Saved entries:
————

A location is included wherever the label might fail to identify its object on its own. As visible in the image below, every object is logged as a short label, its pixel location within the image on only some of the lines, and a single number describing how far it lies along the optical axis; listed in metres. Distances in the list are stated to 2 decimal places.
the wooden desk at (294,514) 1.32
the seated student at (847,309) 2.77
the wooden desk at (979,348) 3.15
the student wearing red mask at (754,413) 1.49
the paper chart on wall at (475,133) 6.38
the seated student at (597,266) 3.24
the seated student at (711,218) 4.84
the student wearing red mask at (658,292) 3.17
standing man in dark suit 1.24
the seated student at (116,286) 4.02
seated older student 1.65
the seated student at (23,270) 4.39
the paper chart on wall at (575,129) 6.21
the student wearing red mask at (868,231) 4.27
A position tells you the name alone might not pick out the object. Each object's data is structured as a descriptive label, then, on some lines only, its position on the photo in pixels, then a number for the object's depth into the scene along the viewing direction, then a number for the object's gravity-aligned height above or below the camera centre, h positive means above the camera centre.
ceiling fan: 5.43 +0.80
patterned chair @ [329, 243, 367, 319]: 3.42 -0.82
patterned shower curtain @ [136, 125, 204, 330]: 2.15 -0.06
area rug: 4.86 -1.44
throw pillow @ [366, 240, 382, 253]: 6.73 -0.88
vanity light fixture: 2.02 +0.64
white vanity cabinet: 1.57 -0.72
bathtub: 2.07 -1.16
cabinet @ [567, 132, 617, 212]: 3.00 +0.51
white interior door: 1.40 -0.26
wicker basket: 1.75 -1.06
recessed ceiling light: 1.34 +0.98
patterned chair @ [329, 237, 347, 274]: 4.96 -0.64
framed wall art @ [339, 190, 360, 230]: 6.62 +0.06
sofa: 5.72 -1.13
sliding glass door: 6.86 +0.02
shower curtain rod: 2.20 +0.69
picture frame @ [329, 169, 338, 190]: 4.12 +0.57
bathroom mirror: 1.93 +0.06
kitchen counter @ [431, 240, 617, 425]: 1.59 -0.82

————

Look through the preceding entries for the word "chair". Report how many lines hold it, and only that number.

### Expected answer:
2